● **Consigna 1**
Copia de la reseña de La tuerta el pasaje que va desde "La escritora, imagino" hasta "sacrificio a casa.", ambos incluidos.
● **Consigna 2**
Según la reseña de La tuerta, ¿por qué la palabra "putas" es un elemento a tener muy en cuenta? Explícalo en una a tres oraciones.

● **Fragmento del texto**
# # # # # # #
La tuerta, una novela de María del Mar Rodríguez
Dedicamos hace unos meses un trabajo relativamente extenso que se preguntaba la razón de la práctica ausencia de una calle emblemática en la capital tinerfeña en “nuestra” literatura. El “nuestra” se refiere a la que se escribe en Tenerife pero por extensión también al resto de las islas que, desde tiempos donde no alcanza la memoria, apenas cuenta entre sus protagonistas con una vía que, como la santacrucera de Miraflores, fue en su momento el centro de desahogo de una capital de provincias que vivía del mar más que del turismo.
La tuerta (Baile del Sol, 2023), de María del Mar Rodríguez, constituye el segundo volumen de un, de momento, díptico que bajo el nombre de Relatos de unas islas desamparadas, la autora comenzó hace unos años tras la publicación de La prestamista, editada también por Baile del Sol, dos frescos que retratan la dura postguerra que se vivió en las islas a través de personajes femeninos que se caracterizan por sus costras y no, precisamente, por sus debilidades. Mujeres que pese a vivir en el peor de los mundos intentan no perder su dignidad porque es la dignidad, sobre todo en La tuerta, un elemento que está constantemente en boca de todos sus protagonistas, comenzando por Maruja, una militante del Partido Comunista que tras el alzamiento militar ha terminado vendiendo su cuerpo en un burdel situado en la calle de Miraflores.
La escritora, imagino que para remarcar la situación de humillación que padecen sus protagonistas, se ahorra los pseudónimos que existen sobre el oficio más viejo del mundo y lo llama con su nombre más simple: putas. Evita así los sinónimos. La sonoridad de esta palabra y el significado de todo lo que implica es tal, que es un elemento a tener muy en cuenta ya que determina sin disfraces lo que son gracias al nuevo régimen que los militares rebeldes impusieron en España. La tuerta es una novela intensa, que se preocupa por reflejar el día a día de su protagonista, quien vive dos vidas. La del prostíbulo y la de su modesta vivienda que comparte con su hija y su tía, su única familia que no sabe cuál es su trabajo. Cómo consigue el dinero que lleva con tanto sacrificio a casa.
# # # # # # #
● **Material proporcionado**

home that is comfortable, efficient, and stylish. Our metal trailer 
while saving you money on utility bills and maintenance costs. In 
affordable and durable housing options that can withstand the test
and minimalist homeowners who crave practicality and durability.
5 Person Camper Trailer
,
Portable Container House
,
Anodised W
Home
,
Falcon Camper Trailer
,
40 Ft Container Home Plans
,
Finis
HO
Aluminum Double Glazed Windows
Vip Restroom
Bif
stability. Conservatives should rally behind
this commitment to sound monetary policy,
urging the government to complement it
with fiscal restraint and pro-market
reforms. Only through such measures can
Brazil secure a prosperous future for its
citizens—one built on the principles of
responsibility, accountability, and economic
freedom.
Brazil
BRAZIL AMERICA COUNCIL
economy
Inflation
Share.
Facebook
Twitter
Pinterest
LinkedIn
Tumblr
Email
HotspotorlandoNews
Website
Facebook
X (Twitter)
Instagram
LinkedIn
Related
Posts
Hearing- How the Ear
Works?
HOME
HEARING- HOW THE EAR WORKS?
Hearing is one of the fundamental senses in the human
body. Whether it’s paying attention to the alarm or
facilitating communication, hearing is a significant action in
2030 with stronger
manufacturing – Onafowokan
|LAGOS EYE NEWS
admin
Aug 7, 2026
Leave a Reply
# # # # # # #
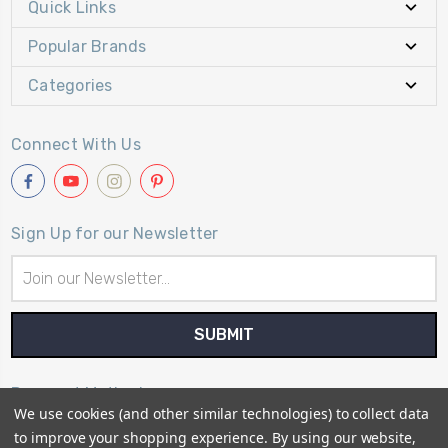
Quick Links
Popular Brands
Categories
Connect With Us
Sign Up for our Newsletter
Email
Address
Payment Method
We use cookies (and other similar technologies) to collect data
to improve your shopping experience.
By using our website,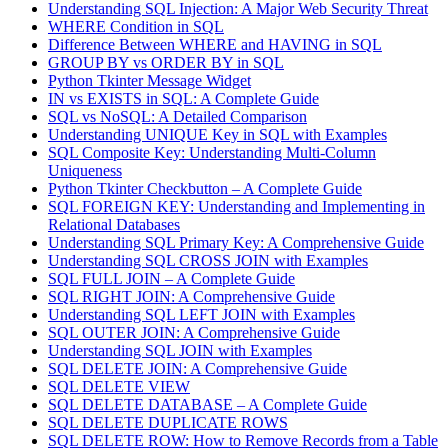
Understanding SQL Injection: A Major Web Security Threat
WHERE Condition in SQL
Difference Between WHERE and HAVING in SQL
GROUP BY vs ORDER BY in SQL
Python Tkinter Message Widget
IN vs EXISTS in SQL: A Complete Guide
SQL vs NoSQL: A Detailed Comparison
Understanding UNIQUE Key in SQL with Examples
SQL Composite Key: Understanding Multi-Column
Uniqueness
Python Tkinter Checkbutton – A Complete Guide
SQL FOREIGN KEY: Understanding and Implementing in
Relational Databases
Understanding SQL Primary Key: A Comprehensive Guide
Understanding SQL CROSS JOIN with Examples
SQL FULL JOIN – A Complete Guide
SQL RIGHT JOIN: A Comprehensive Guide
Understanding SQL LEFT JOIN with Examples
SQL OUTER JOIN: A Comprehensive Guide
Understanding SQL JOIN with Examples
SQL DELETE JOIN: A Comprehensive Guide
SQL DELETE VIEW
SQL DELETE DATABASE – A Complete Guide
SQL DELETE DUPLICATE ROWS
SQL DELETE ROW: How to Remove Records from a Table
# # # # # # #
● **Solución 1**
La escritora, imagino que para remarcar la situación de humillación que padecen sus protagonistas, se ahorra los pseudónimos que existen sobre el oficio más viejo del mundo y lo llama con su nombre más simple: putas. Evita así los sinónimos. La sonoridad de esta palabra y el significado de todo lo que implica es tal, que es un elemento a tener muy en cuenta ya que determina sin disfraces lo que son gracias al nuevo régimen que los militares rebeldes impusieron en España. La tuerta es una novela intensa, que se preocupa por reflejar el día a día de su protagonista, quien vive dos vidas. La del prostíbulo y la de su modesta vivienda que comparte con su hija y su tía, su única familia que no sabe cuál es su trabajo. Cómo consigue el dinero que lleva con tanto sacrificio a casa.

● **Solución 2**
Por su sonoridad y por el significado de todo lo que implica. Esa palabra determina sin disfraces lo que son las protagonistas a causa del nuevo régimen que los militares rebeldes impusieron en España.